The June 1935 issue of Popular Mechanics had an article called "The HOUSE that RUNS ITSELF," and it describes a cutting-edge, supermodern house of the age of marvels. The house in question is so marvellous because it contains all the basic stuff we now take for granted and it's kind of wonderful to hear it described with all this breathless excitement:
Imagine, if you can, the delight of the woman who steps into her "ready made" house and finds the kitchen already equipped with electric refrigerator, dishwasher, sink, electric or gas stove, built-in clock, abundant cupboard space–and even a two-day supply of groceries on the shelves. And she never will be bothered by cooking odors because an electric exhaust quickly removes smoke, dust and fumes from the kitchen.
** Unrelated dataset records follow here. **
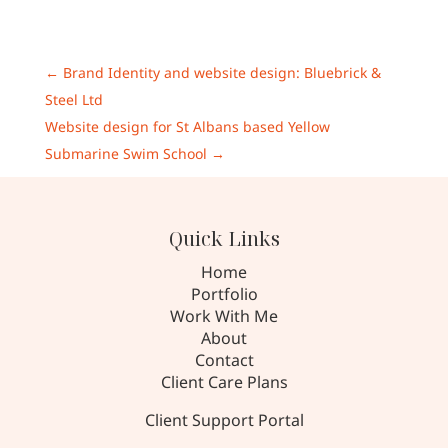
←
Brand Identity and website design: Bluebrick &
Steel Ltd
Website design for St Albans based Yellow
Submarine Swim School
→
Quick Links
Home
Portfolio
Work With Me
About
Contact
Client Care Plans
Client Support Portal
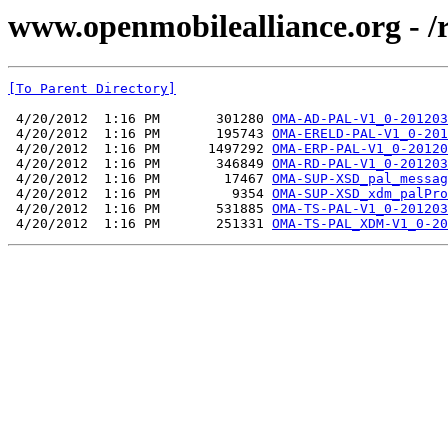
www.openmobilealliance.org - 
[To Parent Directory]
 4/20/2012  1:16 PM       301280 
OMA-AD-PAL-V1_0-201203
 4/20/2012  1:16 PM       195743 
OMA-ERELD-PAL-V1_0-201
 4/20/2012  1:16 PM      1497292 
OMA-ERP-PAL-V1_0-20120
 4/20/2012  1:16 PM       346849 
OMA-RD-PAL-V1_0-201203
 4/20/2012  1:16 PM        17467 
OMA-SUP-XSD_pal_messag
 4/20/2012  1:16 PM         9354 
OMA-SUP-XSD_xdm_palPro
 4/20/2012  1:16 PM       531885 
OMA-TS-PAL-V1_0-201203
 4/20/2012  1:16 PM       251331 
OMA-TS-PAL_XDM-V1_0-20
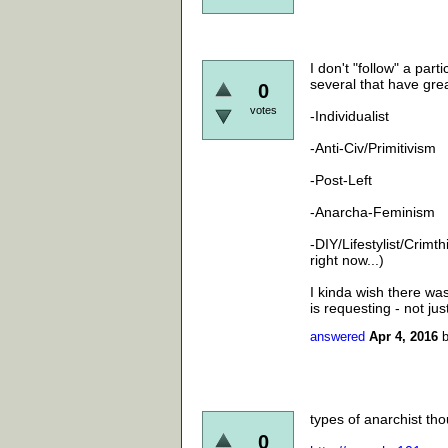
I don't "follow" a part
several that have gre
0
votes
-Individualist
-Anti-Civ/Primitivism
-Post-Left
-Anarcha-Feminism
-DIY/Lifestylist/Crimt
right now...)
I kinda wish there was 
is requesting - not ju
answered
Apr 4, 2016
types of anarchist tho
0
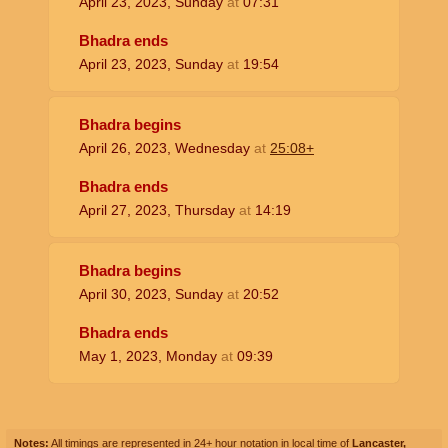
April 23, 2023, Sunday
at
07:31
Bhadra ends
April 23, 2023, Sunday
at
19:54
Bhadra begins
April 26, 2023, Wednesday
at
25:08+
Bhadra ends
April 27, 2023, Thursday
at
14:19
Bhadra begins
April 30, 2023, Sunday
at
20:52
Bhadra ends
May 1, 2023, Monday
at
09:39
Notes:
All timings are represented in 24+ hour notation in local time of
Lancaster,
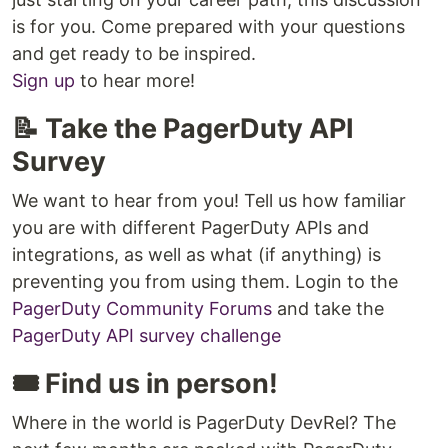
is for you. Come prepared with your questions
and get ready to be inspired.
Sign up
to hear more!
📝 Take the PagerDuty API
Survey
We want to hear from you! Tell us how familiar
you are with different PagerDuty APIs and
integrations, as well as what (if anything) is
preventing you from using them. Login to the
PagerDuty Community Forums
and take the
PagerDuty API survey challenge
🎟️ Find us in person!
Where in the world is PagerDuty DevRel? The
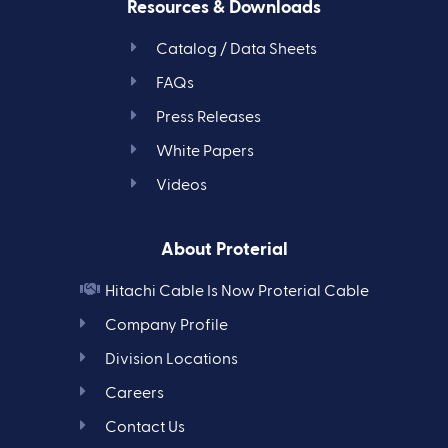
Resources & Downloads
Catalog / Data Sheets
FAQs
Press Releases
White Papers
Videos
About Proterial
Hitachi Cable Is Now Proterial Cable
Company Profile
Division Locations
Careers
Contact Us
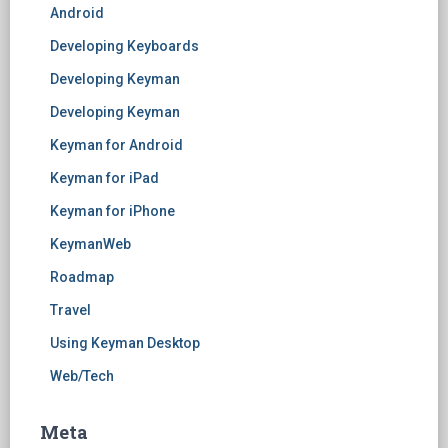
Android
Developing Keyboards
Developing Keyman
Developing Keyman
Keyman for Android
Keyman for iPad
Keyman for iPhone
KeymanWeb
Roadmap
Travel
Using Keyman Desktop
Web/Tech
Meta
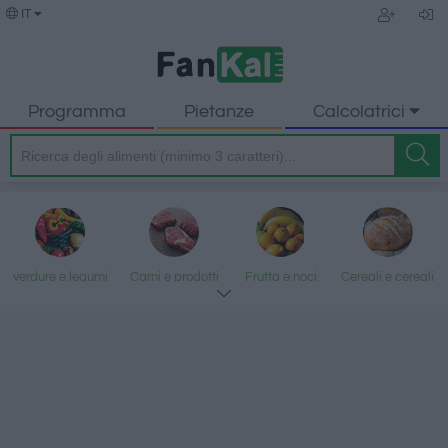
IT
Programma
Pietanze
Calcolatrici
verdure e legumi
Carni e prodotti
Frutta e noci
Cereali e cereali
trasformati
lavorati
Pesce e frutti di
Latte e uova
Grassi e oli
Dolci e dessert
mare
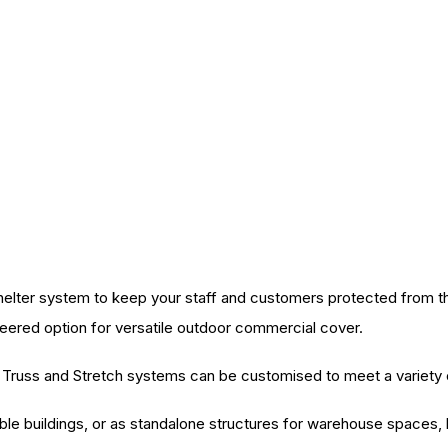
elter system to keep your staff and customers protected from the
neered option for versatile outdoor commercial cover.
ur Truss and Stretch systems can be customised to meet a variety 
le buildings, or as standalone structures for warehouse spaces, l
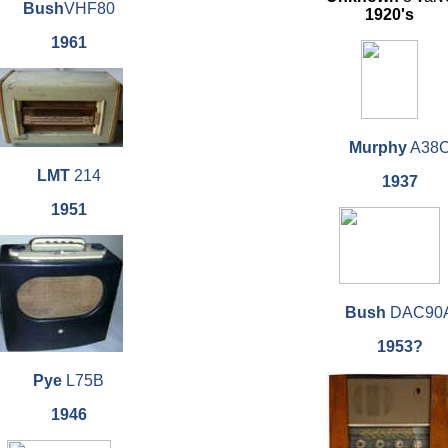
Bush
VHF80
1920's
1961
Murphy
A38
LMT
214
1937
1951
Bush
DAC90
1953?
Pye
L75B
1946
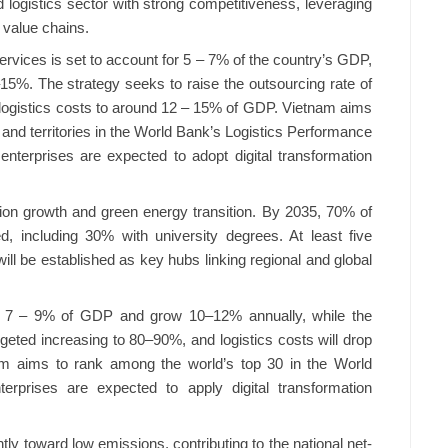
d logistics sector with strong competitiveness, leveraging
 value chains.
services is set to account for 5 – 7% of the country’s GDP,
15%. The strategy seeks to raise the outsourcing rate of
 logistics costs to around 12 – 15% of GDP. Vietnam aims
 and territories in the World Bank’s Logistics Performance
enterprises are expected to adopt digital transformation
sion growth and green energy transition. By 2035, 70% of
ned, including 30% with university degrees. At least five
ill be established as key hubs linking regional and global
up 7 – 9% of GDP and grow 10–12% annually, while the
argeted increasing to 80–90%, and logistics costs will drop
am aims to rank among the world’s top 30 in the World
terprises are expected to apply digital transformation
tly toward low emissions, contributing to the national net-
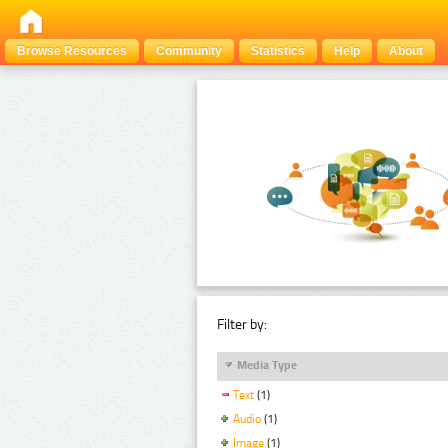
Browse Resources
Community
Statistics
Help
About
Filter by:
Media Type
Text
(1)
Audio
(1)
Image
(1)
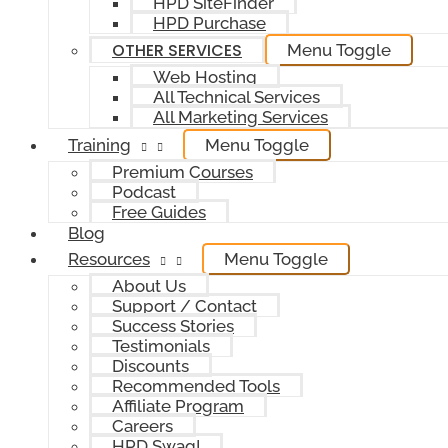
HPD SiteFinder
HPD Purchase
OTHER SERVICES
Menu Toggle
Web Hosting
All Technical Services
All Marketing Services
Training
Menu Toggle
Premium Courses
Podcast
Free Guides
Blog
Resources
Menu Toggle
About Us
Support / Contact
Success Stories
Testimonials
Discounts
Recommended Tools
Affiliate Program
Careers
HPD Swag!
In addition to the windows, indirect lighting gives plenty of illumination for her work in the compactly designed room.
In the bathroom, this same housewife will find bathtub complete with shower and anti-splash curtain, the large basin that also may serve as the baby's bathtub, triple adjustable mirrors for her husband's morning shave and an extra electric heater for warming up the room quickly. The conditioned air issues from grills set into the wall near the floor and a built-in clock tells the "man of the house" just how long he has before his train or street car comes along. The packaged home is prefabricated, having a steel frame and walls of asbestos-cement, a material that looks like stucco. That means that it is fireproof, termite-proof, practically earthquake and hurricane proof and protected against lightning. Scientific insulation not only assures the owner of getting his money's worth out of his fuel, but it combines with acoustical ceiling materials to give the extra advantage of soundproofing. The house is built on a cement foundation with three feet of air space below the first floor. Since the motor unit does all the work, a basement is unnecessary.